学生们三三两两走出校门,走廊里渐渐空了。高三(7)班的教室门关上,灯灭掉,整层楼只剩下语文组办公室还亮着灯。
四个人背着书包,不紧不慢地走在走廊里。
“张伟哥。”王坤压低声音,凑过来,“今天有戏吗?苏老师刚才在课堂上那顿骂,骂得我心都凉了——她不会真让咱们抄十遍卷子吧?”
“抄什么卷子。”张伟走在前面,声音淡淡的,“等会儿进了办公室,你等着看就是了。”
“不是,哥,你说清楚点。”李猛也凑上来,推了推眼镜,“苏老师叫咱们去办公室,是真要讲卷子啊。
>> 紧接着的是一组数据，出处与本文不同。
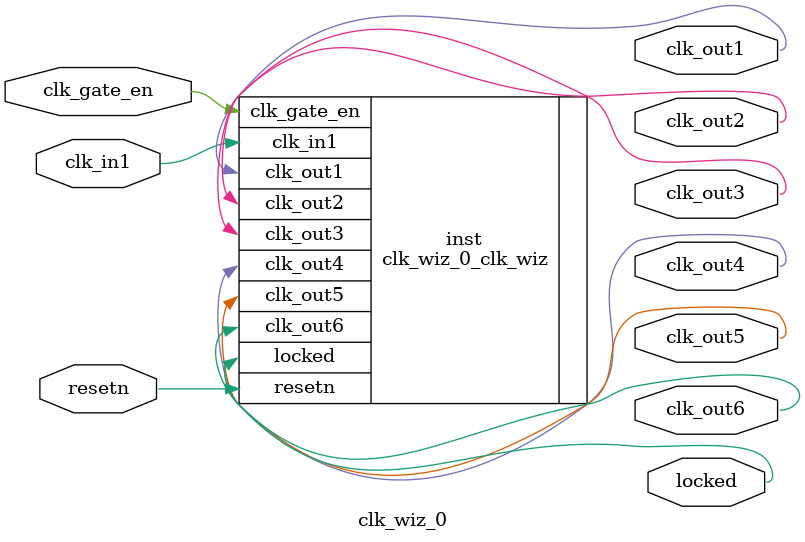
<source format=v>
module clk_wiz_0 
(
  // Clock out ports
  output        clk_out1,
  output        clk_out2,
  output        clk_out3,
  output        clk_out4,
  output        clk_out5,
  output        clk_out6,
  // Status and control signals
  input         resetn,
  output        locked,
  // Clock gating control signal
  input         clk_gate_en,
  // Clock in ports
  input         clk_in1
);

  clk_wiz_0_clk_wiz inst
  (
    // Clock out ports  
    .clk_out1(clk_out1),
    .clk_out2(clk_out2),
    .clk_out3(clk_out3),
    .clk_out4(clk_out4),
    .clk_out5(clk_out5),
    .clk_out6(clk_out6),
    // Status and control signals               
    .resetn(resetn), 
    .locked(locked),
    // Clock gating control signal
    .clk_gate_en(clk_gate_en),
    // Clock in ports
    .clk_in1(clk_in1)
  );

endmodule

</source>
咱们四个那分数,讲卷子能讲一晚上——”
“讲卷子?”张伟在语文组办公室门口停住脚步,回头看了他们三个一眼,嘴角慢慢勾起一个弧度,“她叫咱们来讲卷子,咱们就叫她讲讲,什么叫伺候主人。”
三个人面面相觑。
“哥,你的意思是……”王坤咽了口唾沫,声音压得更低了,“在办公室里?那可是办公室,隔壁还有别的老师呢……”
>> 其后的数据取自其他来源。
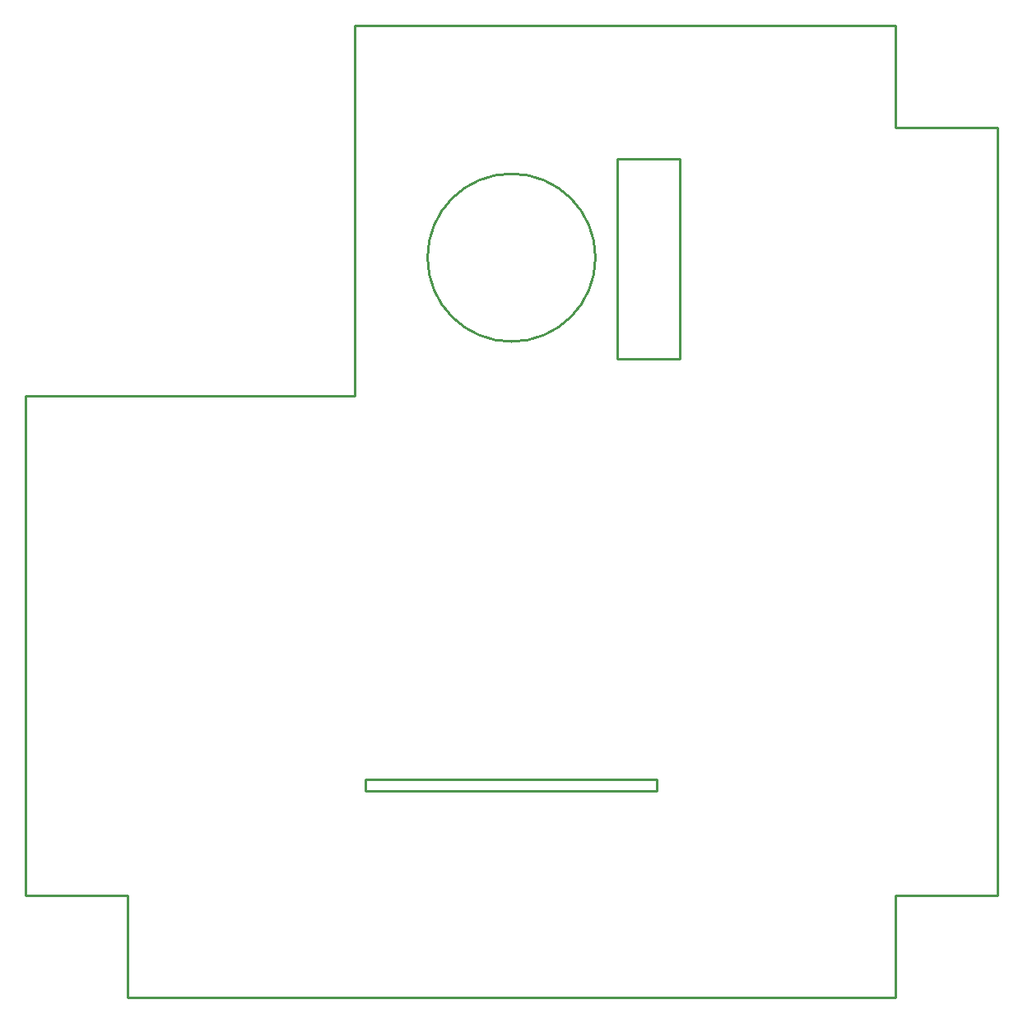
<source format=gbr>
%TF.GenerationSoftware,KiCad,Pcbnew,8.0.5-1.fc40*%
%TF.CreationDate,2024-10-23T10:10:35-04:00*%
%TF.ProjectId,payload_board,7061796c-6f61-4645-9f62-6f6172642e6b,rev?*%
%TF.SameCoordinates,Original*%
%TF.FileFunction,Profile,NP*%
%FSLAX46Y46*%
G04 Gerber Fmt 4.6, Leading zero omitted, Abs format (unit mm)*
G04 Created by KiCad (PCBNEW 8.0.5-1.fc40) date 2024-10-23 10:10:35*
%MOMM*%
%LPD*%
G01*
G04 APERTURE LIST*
%TA.AperFunction,Profile*%
%ADD10C,0.250000*%
%TD*%
G04 APERTURE END LIST*
D10*
X80255749Y-26718286D02*
X73844989Y-26718286D01*
X77948996Y-91764600D02*
X77948996Y-90504600D01*
X112988996Y-23474600D02*
X112988996Y-102474600D01*
X112988996Y-102474600D02*
X102488996Y-102474600D01*
X47948996Y-91764600D02*
X77948996Y-91764600D01*
X12988996Y-51085346D02*
X46806196Y-51085346D01*
X23488996Y-112974600D02*
X23488996Y-102474600D01*
X73844989Y-47292286D02*
X80255749Y-47292286D01*
X102485996Y-13000000D02*
X102488996Y-23474600D01*
X102488996Y-23474600D02*
X112988996Y-23474600D01*
X102488996Y-102474600D02*
X102488996Y-112974600D01*
X47948996Y-90504600D02*
X47948996Y-91764600D01*
X12988996Y-102474600D02*
X12988996Y-51085346D01*
X23488996Y-102474600D02*
X12988996Y-102474600D01*
X80255749Y-47292286D02*
X80255749Y-26718286D01*
X71612865Y-36868243D02*
G75*
G02*
X54340865Y-36868243I-8636000J0D01*
G01*
X54340865Y-36868243D02*
G75*
G02*
X71612865Y-36868243I8636000J0D01*
G01*
X73844989Y-26718286D02*
X73844989Y-47292286D01*
X77948996Y-90504600D02*
X47948996Y-90504600D01*
X46806196Y-13000000D02*
X102485996Y-13000000D01*
X102488996Y-112974600D02*
X23488996Y-112974600D01*
X46806196Y-51085346D02*
X46806196Y-13000000D01*
M02*

</source>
“那又怎么样。”张伟说,“苏老师最在乎的就是这张脸。越是这种地方,她越不敢声张。”
他顿了顿,又说:“记住了,进去以后,我说什么你们别插嘴。看我手势。我打个响指——剩下的事情,你们看着就行。”
“响指?”赵旭难得开口,声音低沉,“就那么响一下,苏老师就——”
“就乖了。”张伟说,“你们不是一直想尝尝苏老师的味道吗?今天,让你们尝个够。”
他转过身,抬手,敲了敲办公室的门。
“进。”门里传来苏清澜清冷的声音。
张伟推开门。办公室的门虚掩着,门缝里透出暖黄的灯光。
苏清澜坐在办公桌后面,面前摊着四张卷子,手边放着一杯已经凉了的茶。
她抬起头,看着门口站成一排的四个人,指了指面前的椅子:“张伟,你先来。”
张伟走进去,顺手把办公室的门带上了。
咔哒一声,锁舌归位。
苏清澜没有在意。她低头翻开张伟的卷子,指尖点在空白的大题上:“你说说,这一题,是没时间做,还是不会做?”
“不会做。”张伟说。
“不会做就学。”苏清澜抬眼看他,目光里是惯常的严厉,“你坐最后一排,上课总趴着,你以为我看不见?”